• **Entries shown**
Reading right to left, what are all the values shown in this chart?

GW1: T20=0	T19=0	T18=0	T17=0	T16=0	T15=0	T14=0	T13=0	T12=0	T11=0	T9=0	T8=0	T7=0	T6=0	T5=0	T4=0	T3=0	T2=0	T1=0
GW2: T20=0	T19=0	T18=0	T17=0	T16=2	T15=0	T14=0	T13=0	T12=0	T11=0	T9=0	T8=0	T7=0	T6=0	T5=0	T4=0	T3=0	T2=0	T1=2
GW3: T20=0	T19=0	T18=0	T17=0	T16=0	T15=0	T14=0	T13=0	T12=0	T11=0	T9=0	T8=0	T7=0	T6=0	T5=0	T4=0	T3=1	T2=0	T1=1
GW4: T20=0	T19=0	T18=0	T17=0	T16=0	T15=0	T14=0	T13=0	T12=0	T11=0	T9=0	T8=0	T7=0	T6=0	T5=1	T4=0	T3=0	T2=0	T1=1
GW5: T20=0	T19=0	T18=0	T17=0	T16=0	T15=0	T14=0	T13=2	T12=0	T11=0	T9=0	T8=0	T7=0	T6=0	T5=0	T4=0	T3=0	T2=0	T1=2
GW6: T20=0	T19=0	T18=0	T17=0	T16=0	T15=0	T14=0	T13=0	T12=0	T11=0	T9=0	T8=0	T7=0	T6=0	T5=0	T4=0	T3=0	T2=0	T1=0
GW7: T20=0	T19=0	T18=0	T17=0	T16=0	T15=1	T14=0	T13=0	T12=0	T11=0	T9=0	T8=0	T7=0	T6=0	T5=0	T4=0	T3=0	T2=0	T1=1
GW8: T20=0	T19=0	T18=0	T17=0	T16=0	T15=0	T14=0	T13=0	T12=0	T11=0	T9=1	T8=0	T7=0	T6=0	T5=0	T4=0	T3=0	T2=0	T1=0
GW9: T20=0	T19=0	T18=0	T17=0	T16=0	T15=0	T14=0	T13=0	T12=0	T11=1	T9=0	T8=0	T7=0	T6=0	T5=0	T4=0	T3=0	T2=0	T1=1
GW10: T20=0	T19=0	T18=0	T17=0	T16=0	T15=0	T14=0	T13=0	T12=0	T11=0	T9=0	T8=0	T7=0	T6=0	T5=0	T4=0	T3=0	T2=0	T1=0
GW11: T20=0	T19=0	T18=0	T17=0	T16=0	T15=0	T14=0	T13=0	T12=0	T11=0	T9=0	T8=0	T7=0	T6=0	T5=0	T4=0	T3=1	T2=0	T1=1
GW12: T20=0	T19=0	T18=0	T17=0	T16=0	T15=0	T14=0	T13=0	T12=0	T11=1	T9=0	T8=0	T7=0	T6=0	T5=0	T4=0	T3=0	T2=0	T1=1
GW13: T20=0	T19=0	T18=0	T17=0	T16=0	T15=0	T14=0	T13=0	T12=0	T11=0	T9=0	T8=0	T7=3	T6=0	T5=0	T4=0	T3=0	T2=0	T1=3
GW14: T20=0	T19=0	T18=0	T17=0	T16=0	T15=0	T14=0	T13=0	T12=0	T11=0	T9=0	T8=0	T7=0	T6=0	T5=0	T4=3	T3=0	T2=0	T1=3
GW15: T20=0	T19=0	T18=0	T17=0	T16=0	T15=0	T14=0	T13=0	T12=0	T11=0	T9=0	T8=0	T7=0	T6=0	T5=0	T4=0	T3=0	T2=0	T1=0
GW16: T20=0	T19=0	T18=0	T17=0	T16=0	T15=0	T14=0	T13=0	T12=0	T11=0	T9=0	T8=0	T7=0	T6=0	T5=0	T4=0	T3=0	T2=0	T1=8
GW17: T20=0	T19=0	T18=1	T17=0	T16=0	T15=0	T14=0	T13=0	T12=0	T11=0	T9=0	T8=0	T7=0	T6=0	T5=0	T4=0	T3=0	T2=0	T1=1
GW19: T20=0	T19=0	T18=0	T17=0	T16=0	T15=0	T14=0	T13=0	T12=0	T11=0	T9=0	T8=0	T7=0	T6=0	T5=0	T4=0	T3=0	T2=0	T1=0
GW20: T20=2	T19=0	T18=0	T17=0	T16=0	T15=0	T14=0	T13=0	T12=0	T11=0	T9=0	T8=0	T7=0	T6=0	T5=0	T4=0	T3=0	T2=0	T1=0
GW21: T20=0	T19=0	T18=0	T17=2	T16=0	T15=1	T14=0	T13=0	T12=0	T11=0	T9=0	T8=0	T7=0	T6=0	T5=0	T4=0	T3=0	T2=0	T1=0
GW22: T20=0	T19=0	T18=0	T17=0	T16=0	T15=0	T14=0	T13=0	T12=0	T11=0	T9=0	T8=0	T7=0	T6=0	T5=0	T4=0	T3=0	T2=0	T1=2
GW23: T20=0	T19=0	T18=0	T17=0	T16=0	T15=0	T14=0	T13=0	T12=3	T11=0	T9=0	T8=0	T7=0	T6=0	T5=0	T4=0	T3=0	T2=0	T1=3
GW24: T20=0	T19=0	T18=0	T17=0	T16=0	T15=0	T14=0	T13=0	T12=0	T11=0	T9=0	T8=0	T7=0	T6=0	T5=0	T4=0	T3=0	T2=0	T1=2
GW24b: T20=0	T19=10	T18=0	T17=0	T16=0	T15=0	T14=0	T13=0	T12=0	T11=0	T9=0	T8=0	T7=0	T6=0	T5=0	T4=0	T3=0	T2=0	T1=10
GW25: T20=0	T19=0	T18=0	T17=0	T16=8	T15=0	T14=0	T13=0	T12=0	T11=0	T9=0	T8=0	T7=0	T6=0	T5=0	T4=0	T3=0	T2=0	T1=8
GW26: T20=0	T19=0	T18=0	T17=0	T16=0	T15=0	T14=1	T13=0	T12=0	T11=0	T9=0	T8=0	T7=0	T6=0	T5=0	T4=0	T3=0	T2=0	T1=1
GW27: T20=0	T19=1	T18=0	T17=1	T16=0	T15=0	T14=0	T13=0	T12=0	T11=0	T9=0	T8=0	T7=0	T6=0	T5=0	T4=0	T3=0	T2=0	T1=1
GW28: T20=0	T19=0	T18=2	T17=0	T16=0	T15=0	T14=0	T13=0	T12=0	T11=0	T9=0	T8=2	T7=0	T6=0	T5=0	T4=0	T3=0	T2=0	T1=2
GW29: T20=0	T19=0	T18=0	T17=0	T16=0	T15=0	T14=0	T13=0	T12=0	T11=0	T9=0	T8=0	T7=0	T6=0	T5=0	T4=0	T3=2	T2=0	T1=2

• **Problem description**
Tally the lines above that contain the string "this", matching case exactly. Reply with the count alone.

• **Exercise output**
1